The two people who helped organize the letter to Mr. Biden said they had agreed to serve the administration because the president stressed that he wanted a government that was more representative of American voters. But, they said, their concerns and those of other political appointees have largely been dismissed.

Some U.S. officials said privately that while senior officials welcome disagreement, government workers must understand and accept that they will not always agree with U.S. policy.

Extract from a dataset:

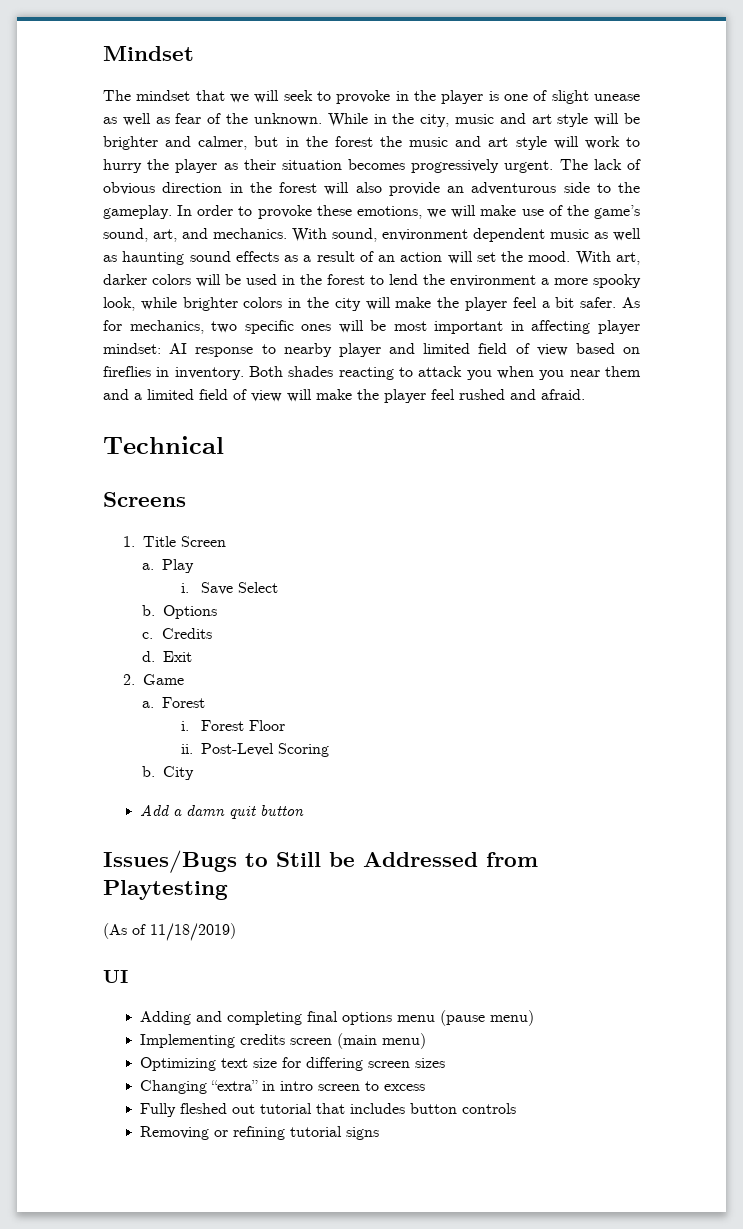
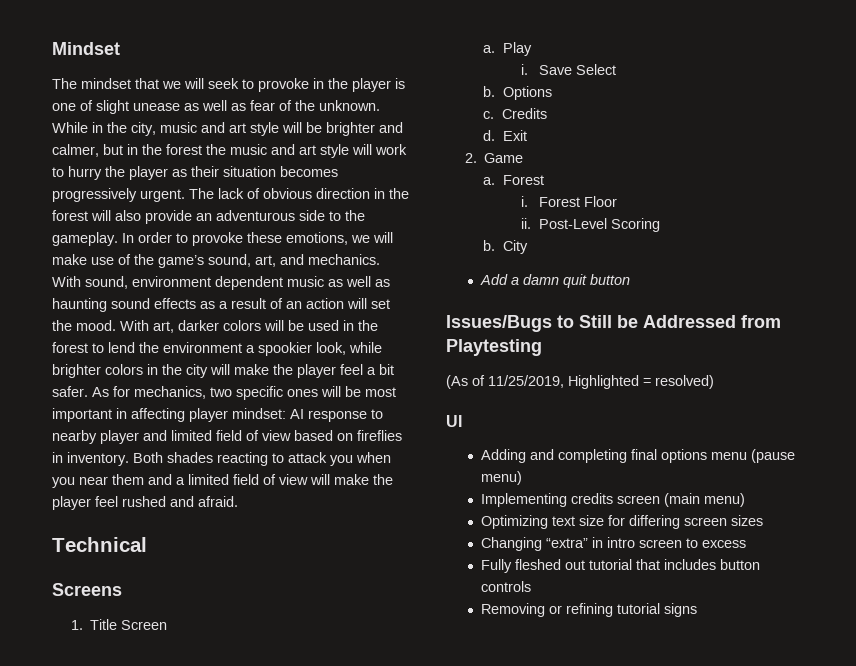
[554,274,641,288] more spooky -> [258,342,312,356] spookier
[150,923,236,941] 11/18/2019) -> [488,375,714,389] 11/25/2019, Highlighted = resolved)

The dissent over Gaza reflects a generational divide and comes mostly from employees in their 20s and 30s, the officials said — though many older people have also signed dissenting documents, according to people who have collected signatures.

The letters of protest come after a contentious meeting on Oct. 23 at the Eisenhower Executive Office Building, where 70 Muslim and Arab political appointees gathered with senior Biden administration officials, including Jeffrey D. Zients, the chief of staff, and Doug Emhoff, the husband of Vice President Kamala Harris.

The meeting started with a general question: How many of the appointees have faced pressure from family or friends to resign over the Biden administration’s support of Israel in the conflict? Dozens of hands shot up, according to one attendee and another who was briefed about the meeting.

Senior administration officials opened the floor to take questions and comments. Some attendees cried as they demanded that the administration call for a cease-fire, curb weapons shipments to the Israeli military and stop disregarding Palestinian civilian casualties in the Gaza Strip.

The State Department memos to Mr. Blinken were cables sent internally, through what is known as the dissent channel. The channel was created during the Vietnam War to encourage department employees to share disagreements with official policy. Under State Department rules, dissenters are protected from retaliation.

On Monday, Mr. Blinken responded to the internal dissent in a message emailed to department employees. “I know that for many of you, the suffering caused by this crisis is taking a profound personal toll,” he wrote, adding that he was aware that “some people in the department may disagree with approaches we are taking or have views on what we can do better.”

He added: “We’re listening: What you share is informing our policy and our messages.”